> _REQUIREMENT_
Here is a block of entries. Write out its lines exactly, from the first through the one containing "Grande ou inférieure.".

> _THE INPUT_
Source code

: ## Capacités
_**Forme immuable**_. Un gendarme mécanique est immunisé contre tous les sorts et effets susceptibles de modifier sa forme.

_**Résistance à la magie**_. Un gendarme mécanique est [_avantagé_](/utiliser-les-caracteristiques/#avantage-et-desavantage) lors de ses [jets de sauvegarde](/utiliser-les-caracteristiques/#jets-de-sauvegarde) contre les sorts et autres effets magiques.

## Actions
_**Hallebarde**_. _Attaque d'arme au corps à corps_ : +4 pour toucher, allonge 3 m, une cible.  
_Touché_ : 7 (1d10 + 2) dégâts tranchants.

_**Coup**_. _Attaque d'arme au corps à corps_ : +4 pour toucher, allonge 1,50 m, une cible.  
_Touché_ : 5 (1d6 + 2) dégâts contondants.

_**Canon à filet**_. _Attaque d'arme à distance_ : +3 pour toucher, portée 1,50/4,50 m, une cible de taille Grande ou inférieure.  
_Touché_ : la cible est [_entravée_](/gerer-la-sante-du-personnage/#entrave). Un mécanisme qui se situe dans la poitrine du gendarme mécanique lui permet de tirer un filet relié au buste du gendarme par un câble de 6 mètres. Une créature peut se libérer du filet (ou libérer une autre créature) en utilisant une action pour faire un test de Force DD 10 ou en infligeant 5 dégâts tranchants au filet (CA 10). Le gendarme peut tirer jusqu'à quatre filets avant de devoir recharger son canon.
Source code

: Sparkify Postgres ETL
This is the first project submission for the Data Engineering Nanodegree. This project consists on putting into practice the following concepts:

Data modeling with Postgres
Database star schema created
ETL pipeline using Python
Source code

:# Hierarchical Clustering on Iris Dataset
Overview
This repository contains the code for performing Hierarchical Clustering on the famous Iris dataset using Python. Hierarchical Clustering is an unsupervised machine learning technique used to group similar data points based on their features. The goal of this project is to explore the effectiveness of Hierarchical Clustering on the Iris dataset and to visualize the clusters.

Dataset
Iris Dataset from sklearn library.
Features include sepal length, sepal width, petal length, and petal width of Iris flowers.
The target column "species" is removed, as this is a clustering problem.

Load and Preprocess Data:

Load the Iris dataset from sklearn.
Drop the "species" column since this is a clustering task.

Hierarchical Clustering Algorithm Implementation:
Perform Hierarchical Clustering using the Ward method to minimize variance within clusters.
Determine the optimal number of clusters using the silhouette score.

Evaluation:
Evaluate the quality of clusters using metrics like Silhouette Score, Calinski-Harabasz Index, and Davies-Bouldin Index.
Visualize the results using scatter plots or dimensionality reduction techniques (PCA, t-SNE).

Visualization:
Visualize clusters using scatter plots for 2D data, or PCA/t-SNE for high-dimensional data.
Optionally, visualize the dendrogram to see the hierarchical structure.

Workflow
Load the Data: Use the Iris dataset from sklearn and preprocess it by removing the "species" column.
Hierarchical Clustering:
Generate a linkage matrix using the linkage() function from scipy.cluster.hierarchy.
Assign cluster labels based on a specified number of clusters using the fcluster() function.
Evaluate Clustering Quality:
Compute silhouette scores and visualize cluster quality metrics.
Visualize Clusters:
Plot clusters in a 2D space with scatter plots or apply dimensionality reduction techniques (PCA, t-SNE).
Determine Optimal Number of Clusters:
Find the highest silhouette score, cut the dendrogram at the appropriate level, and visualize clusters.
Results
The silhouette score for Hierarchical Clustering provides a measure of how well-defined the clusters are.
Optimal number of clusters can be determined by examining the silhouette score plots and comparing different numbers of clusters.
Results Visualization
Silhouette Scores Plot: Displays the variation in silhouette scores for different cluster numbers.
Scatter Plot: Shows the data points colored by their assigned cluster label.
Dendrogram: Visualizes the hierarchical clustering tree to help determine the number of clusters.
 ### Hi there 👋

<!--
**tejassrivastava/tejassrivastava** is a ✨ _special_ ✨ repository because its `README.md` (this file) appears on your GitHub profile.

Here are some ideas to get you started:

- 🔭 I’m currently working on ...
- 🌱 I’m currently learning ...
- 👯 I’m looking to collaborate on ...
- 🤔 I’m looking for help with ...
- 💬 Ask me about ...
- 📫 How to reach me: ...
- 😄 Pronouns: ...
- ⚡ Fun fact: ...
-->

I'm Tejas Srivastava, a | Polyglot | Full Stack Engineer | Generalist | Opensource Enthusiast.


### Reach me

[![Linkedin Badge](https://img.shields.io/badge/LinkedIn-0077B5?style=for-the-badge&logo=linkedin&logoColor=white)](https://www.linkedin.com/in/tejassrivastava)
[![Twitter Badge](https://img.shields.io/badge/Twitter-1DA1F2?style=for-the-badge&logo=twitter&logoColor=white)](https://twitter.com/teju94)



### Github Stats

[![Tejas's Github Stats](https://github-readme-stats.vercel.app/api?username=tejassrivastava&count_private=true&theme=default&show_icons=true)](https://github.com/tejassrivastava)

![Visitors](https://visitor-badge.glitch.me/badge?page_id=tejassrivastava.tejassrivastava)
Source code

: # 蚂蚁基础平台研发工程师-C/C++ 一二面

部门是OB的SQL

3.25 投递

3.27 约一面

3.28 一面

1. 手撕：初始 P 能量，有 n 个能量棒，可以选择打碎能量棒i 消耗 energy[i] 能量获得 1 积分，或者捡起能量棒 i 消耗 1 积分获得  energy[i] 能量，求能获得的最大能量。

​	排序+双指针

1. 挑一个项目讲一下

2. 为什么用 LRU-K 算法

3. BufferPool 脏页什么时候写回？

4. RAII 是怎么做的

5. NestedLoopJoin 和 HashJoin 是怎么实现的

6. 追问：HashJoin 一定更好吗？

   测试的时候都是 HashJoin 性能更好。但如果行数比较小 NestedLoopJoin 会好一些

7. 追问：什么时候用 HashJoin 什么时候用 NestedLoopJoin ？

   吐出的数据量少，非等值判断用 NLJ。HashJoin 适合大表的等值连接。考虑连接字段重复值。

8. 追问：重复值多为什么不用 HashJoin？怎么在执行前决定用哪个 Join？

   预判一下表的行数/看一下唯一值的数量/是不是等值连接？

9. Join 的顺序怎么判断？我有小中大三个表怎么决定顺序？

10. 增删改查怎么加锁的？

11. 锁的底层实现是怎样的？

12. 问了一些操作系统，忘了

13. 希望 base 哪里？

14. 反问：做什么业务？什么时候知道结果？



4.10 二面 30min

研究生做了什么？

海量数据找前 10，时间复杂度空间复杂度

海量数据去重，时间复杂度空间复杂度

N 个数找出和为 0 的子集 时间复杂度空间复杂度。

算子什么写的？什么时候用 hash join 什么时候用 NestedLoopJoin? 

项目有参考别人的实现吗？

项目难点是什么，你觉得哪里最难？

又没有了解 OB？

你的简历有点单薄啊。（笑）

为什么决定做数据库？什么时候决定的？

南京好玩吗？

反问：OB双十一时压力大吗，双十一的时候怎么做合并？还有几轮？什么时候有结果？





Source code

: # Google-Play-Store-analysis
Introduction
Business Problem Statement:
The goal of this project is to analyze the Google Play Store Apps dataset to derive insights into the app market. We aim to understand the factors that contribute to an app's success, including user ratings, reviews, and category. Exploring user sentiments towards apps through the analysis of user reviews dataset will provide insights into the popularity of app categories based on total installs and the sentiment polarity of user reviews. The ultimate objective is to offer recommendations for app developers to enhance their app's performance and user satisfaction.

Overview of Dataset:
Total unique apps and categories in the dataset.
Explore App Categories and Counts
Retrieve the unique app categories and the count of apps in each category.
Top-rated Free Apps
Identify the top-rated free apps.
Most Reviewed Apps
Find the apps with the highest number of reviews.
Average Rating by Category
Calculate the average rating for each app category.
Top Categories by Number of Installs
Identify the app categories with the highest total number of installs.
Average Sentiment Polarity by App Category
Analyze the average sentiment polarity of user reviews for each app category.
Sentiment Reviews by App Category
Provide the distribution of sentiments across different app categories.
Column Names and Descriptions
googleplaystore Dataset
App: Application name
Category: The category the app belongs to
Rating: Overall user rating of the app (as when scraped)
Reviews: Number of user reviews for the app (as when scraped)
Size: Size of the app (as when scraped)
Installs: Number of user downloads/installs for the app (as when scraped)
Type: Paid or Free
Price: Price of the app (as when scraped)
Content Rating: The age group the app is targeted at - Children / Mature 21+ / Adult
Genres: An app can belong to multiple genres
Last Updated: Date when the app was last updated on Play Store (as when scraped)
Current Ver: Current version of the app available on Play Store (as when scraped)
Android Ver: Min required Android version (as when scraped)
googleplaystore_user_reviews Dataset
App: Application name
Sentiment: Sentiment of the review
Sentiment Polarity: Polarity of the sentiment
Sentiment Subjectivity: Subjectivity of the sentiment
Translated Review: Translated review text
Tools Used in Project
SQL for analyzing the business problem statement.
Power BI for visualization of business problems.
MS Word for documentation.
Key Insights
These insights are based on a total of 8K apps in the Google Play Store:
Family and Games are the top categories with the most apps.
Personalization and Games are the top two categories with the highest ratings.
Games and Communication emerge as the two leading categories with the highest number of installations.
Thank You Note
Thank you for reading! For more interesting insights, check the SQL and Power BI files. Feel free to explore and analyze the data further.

> _ANSWER BOX_
Source code

: ## Capacités
_**Forme immuable**_. Un gendarme mécanique est immunisé contre tous les sorts et effets susceptibles de modifier sa forme.

_**Résistance à la magie**_. Un gendarme mécanique est [_avantagé_](/utiliser-les-caracteristiques/#avantage-et-desavantage) lors de ses [jets de sauvegarde](/utiliser-les-caracteristiques/#jets-de-sauvegarde) contre les sorts et autres effets magiques.

## Actions
_**Hallebarde**_. _Attaque d'arme au corps à corps_ : +4 pour toucher, allonge 3 m, une cible.  
_Touché_ : 7 (1d10 + 2) dégâts tranchants.

_**Coup**_. _Attaque d'arme au corps à corps_ : +4 pour toucher, allonge 1,50 m, une cible.  
_Touché_ : 5 (1d6 + 2) dégâts contondants.

_**Canon à filet**_. _Attaque d'arme à distance_ : +3 pour toucher, portée 1,50/4,50 m, une cible de taille Grande ou inférieure.  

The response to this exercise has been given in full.